Exercise input »
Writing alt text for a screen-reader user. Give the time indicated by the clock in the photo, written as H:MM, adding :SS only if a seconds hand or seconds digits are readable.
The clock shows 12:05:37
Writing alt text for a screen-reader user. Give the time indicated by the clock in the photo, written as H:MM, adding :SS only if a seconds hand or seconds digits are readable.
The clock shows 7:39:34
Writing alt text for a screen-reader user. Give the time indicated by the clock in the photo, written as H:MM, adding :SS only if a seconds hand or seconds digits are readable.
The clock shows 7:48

To do » Identify every row above that contains the string "shows" and copy each such row in full. Treat uppercase and lowercase letters as distinct.

Exercise output »
The clock shows 12:05:37
The clock shows 7:39:34
The clock shows 7:48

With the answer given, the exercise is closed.